Exercise description – Render every one of the lines below as a Markdown table with the columns Row and Line, numbering the rows in order and omitting any blank lines.

-- start Provided entries --

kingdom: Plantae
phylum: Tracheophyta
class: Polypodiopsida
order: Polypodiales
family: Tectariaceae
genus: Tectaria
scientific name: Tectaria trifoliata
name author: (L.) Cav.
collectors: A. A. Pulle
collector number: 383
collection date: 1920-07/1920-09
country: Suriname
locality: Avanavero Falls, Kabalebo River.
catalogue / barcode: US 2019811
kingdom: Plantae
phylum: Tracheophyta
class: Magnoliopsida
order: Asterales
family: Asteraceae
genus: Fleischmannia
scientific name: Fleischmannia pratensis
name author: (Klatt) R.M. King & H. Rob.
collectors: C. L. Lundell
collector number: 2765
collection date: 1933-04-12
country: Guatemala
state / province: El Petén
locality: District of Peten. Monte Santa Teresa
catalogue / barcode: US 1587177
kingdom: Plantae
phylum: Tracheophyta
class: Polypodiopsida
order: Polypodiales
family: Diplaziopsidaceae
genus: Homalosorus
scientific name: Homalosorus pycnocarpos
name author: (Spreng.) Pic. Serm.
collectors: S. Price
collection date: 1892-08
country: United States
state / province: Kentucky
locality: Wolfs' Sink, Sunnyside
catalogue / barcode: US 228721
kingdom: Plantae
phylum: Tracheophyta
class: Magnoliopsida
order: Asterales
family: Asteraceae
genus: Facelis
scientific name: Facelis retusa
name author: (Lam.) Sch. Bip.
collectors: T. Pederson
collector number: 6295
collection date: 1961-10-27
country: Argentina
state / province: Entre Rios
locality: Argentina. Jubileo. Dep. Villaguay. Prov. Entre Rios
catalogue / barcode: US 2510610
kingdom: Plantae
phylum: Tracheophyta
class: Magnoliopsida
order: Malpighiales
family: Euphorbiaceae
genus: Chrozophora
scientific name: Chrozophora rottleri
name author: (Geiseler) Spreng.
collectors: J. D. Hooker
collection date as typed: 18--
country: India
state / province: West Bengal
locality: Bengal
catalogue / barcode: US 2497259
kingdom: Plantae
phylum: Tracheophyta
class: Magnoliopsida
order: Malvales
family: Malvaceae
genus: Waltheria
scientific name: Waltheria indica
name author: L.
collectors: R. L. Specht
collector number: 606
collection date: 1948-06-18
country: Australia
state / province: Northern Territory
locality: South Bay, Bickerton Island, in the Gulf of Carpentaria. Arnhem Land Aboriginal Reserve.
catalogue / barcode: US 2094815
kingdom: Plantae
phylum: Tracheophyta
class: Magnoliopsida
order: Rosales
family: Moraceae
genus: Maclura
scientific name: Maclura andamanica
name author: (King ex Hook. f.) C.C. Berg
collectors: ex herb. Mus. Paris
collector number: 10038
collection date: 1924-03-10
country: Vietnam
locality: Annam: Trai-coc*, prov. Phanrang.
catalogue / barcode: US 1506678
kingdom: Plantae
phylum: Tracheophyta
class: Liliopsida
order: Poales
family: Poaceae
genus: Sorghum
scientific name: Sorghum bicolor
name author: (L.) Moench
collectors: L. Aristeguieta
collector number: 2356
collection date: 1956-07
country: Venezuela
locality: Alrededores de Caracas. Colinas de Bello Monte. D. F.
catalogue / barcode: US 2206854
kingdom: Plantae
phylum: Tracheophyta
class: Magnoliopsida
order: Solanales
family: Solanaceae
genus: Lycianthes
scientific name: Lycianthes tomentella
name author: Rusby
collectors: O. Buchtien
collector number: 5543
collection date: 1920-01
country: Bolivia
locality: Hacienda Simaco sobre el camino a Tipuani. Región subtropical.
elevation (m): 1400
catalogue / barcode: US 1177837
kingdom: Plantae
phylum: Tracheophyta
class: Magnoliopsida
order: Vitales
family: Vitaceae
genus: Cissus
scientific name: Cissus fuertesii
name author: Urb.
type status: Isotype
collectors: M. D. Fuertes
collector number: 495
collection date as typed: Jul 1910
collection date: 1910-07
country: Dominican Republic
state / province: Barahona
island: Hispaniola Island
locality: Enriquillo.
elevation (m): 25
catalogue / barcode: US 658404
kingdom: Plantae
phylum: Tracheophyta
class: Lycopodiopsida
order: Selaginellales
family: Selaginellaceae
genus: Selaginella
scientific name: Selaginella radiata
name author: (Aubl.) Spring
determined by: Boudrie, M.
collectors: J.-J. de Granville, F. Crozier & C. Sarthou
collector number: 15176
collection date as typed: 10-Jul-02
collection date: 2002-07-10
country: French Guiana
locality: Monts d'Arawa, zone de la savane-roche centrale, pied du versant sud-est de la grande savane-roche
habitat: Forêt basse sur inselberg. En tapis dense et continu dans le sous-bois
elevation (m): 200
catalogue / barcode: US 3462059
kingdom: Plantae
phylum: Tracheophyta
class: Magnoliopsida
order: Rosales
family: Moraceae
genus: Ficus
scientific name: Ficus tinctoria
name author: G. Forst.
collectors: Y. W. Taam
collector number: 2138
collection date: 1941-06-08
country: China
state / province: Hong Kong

-- end Provided entries --

Full solution –
| Row | Line |
|---|---|
| 1 | kingdom: Plantae |
| 2 | phylum: Tracheophyta |
| 3 | class: Polypodiopsida |
| 4 | order: Polypodiales |
| 5 | family: Tectariaceae |
| 6 | genus: Tectaria |
| 7 | scientific name: Tectaria trifoliata |
| 8 | name author: (L.) Cav. |
| 9 | collectors: A. A. Pulle |
| 10 | collector number: 383 |
| 11 | collection date: 1920-07/1920-09 |
| 12 | country: Suriname |
| 13 | locality: Avanavero Falls, Kabalebo River. |
| 14 | catalogue / barcode: US 2019811 |
| 15 | kingdom: Plantae |
| 16 | phylum: Tracheophyta |
| 17 | class: Magnoliopsida |
| 18 | order: Asterales |
| 19 | family: Asteraceae |
| 20 | genus: Fleischmannia |
| 21 | scientific name: Fleischmannia pratensis |
| 22 | name author: (Klatt) R.M. King & H. Rob. |
| 23 | collectors: C. L. Lundell |
| 24 | collector number: 2765 |
| 25 | collection date: 1933-04-12 |
| 26 | country: Guatemala |
| 27 | state / province: El Petén |
| 28 | locality: District of Peten. Monte Santa Teresa |
| 29 | catalogue / barcode: US 1587177 |
| 30 | kingdom: Plantae |
| 31 | phylum: Tracheophyta |
| 32 | class: Polypodiopsida |
| 33 | order: Polypodiales |
| 34 | family: Diplaziopsidaceae |
| 35 | genus: Homalosorus |
| 36 | scientific name: Homalosorus pycnocarpos |
| 37 | name author: (Spreng.) Pic. Serm. |
| 38 | collectors: S. Price |
| 39 | collection date: 1892-08 |
| 40 | country: United States |
| 41 | state / province: Kentucky |
| 42 | locality: Wolfs' Sink, Sunnyside |
| 43 | catalogue / barcode: US 228721 |
| 44 | kingdom: Plantae |
| 45 | phylum: Tracheophyta |
| 46 | class: Magnoliopsida |
| 47 | order: Asterales |
| 48 | family: Asteraceae |
| 49 | genus: Facelis |
| 50 | scientific name: Facelis retusa |
| 51 | name author: (Lam.) Sch. Bip. |
| 52 | collectors: T. Pederson |
| 53 | collector number: 6295 |
| 54 | collection date: 1961-10-27 |
| 55 | country: Argentina |
| 56 | state / province: Entre Rios |
| 57 | locality: Argentina. Jubileo. Dep. Villaguay. Prov. Entre Rios |
| 58 | catalogue / barcode: US 2510610 |
| 59 | kingdom: Plantae |
| 60 | phylum: Tracheophyta |
| 61 | class: Magnoliopsida |
| 62 | order: Malpighiales |
| 63 | family: Euphorbiaceae |
| 64 | genus: Chrozophora |
| 65 | scientific name: Chrozophora rottleri |
| 66 | name author: (Geiseler) Spreng. |
| 67 | collectors: J. D. Hooker |
| 68 | collection date as typed: 18-- |
| 69 | country: India |
| 70 | state / province: West Bengal |
| 71 | locality: Bengal |
| 72 | catalogue / barcode: US 2497259 |
| 73 | kingdom: Plantae |
| 74 | phylum: Tracheophyta |
| 75 | class: Magnoliopsida |
| 76 | order: Malvales |
| 77 | family: Malvaceae |
| 78 | genus: Waltheria |
| 79 | scientific name: Waltheria indica |
| 80 | name author: L. |
| 81 | collectors: R. L. Specht |
| 82 | collector number: 606 |
| 83 | collection date: 1948-06-18 |
| 84 | country: Australia |
| 85 | state / province: Northern Territory |
| 86 | locality: South Bay, Bickerton Island, in the Gulf of Carpentaria. Arnhem Land Aboriginal Reserve. |
| 87 | catalogue / barcode: US 2094815 |
| 88 | kingdom: Plantae |
| 89 | phylum: Tracheophyta |
| 90 | class: Magnoliopsida |
| 91 | order: Rosales |
| 92 | family: Moraceae |
| 93 | genus: Maclura |
| 94 | scientific name: Maclura andamanica |
| 95 | name author: (King ex Hook. f.) C.C. Berg |
| 96 | collectors: ex herb. Mus. Paris |
| 97 | collector number: 10038 |
| 98 | collection date: 1924-03-10 |
| 99 | country: Vietnam |
| 100 | locality: Annam: Trai-coc*, prov. Phanrang. |
| 101 | catalogue / barcode: US 1506678 |
| 102 | kingdom: Plantae |
| 103 | phylum: Tracheophyta |
| 104 | class: Liliopsida |
| 105 | order: Poales |
| 106 | family: Poaceae |
| 107 | genus: Sorghum |
| 108 | scientific name: Sorghum bicolor |
| 109 | name author: (L.) Moench |
| 110 | collectors: L. Aristeguieta |
| 111 | collector number: 2356 |
| 112 | collection date: 1956-07 |
| 113 | country: Venezuela |
| 114 | locality: Alrededores de Caracas. Colinas de Bello Monte. D. F. |
| 115 | catalogue / barcode: US 2206854 |
| 116 | kingdom: Plantae |
| 117 | phylum: Tracheophyta |
| 118 | class: Magnoliopsida |
| 119 | order: Solanales |
| 120 | family: Solanaceae |
| 121 | genus: Lycianthes |
| 122 | scientific name: Lycianthes tomentella |
| 123 | name author: Rusby |
| 124 | collectors: O. Buchtien |
| 125 | collector number: 5543 |
| 126 | collection date: 1920-01 |
| 127 | country: Bolivia |
| 128 | locality: Hacienda Simaco sobre el camino a Tipuani. Región subtropical. |
| 129 | elevation (m): 1400 |
| 130 | catalogue / barcode: US 1177837 |
| 131 | kingdom: Plantae |
| 132 | phylum: Tracheophyta |
| 133 | class: Magnoliopsida |
| 134 | order: Vitales |
| 135 | family: Vitaceae |
| 136 | genus: Cissus |
| 137 | scientific name: Cissus fuertesii |
| 138 | name author: Urb. |
| 139 | type status: Isotype |
| 140 | collectors: M. D. Fuertes |
| 141 | collector number: 495 |
| 142 | collection date as typed: Jul 1910 |
| 143 | collection date: 1910-07 |
| 144 | country: Dominican Republic |
| 145 | state / province: Barahona |
| 146 | island: Hispaniola Island |
| 147 | locality: Enriquillo. |
| 148 | elevation (m): 25 |
| 149 | catalogue / barcode: US 658404 |
| 150 | kingdom: Plantae |
| 151 | phylum: Tracheophyta |
| 152 | class: Lycopodiopsida |
| 153 | order: Selaginellales |
| 154 | family: Selaginellaceae |
| 155 | genus: Selaginella |
| 156 | scientific name: Selaginella radiata |
| 157 | name author: (Aubl.) Spring |
| 158 | determined by: Boudrie, M. |
| 159 | collectors: J.-J. de Granville, F. Crozier & C. Sarthou |
| 160 | collector number: 15176 |
| 161 | collection date as typed: 10-Jul-02 |
| 162 | collection date: 2002-07-10 |
| 163 | country: French Guiana |
| 164 | locality: Monts d'Arawa, zone de la savane-roche centrale, pied du versant sud-est de la grande savane-roche |
| 165 | habitat: Forêt basse sur inselberg. En tapis dense et continu dans le sous-bois |
| 166 | elevation (m): 200 |
| 167 | catalogue / barcode: US 3462059 |
| 168 | kingdom: Plantae |
| 169 | phylum: Tracheophyta |
| 170 | class: Magnoliopsida |
| 171 | order: Rosales |
| 172 | family: Moraceae |
| 173 | genus: Ficus |
| 174 | scientific name: Ficus tinctoria |
| 175 | name author: G. Forst. |
| 176 | collectors: Y. W. Taam |
| 177 | collector number: 2138 |
| 178 | collection date: 1941-06-08 |
| 179 | country: China |
| 180 | state / province: Hong Kong |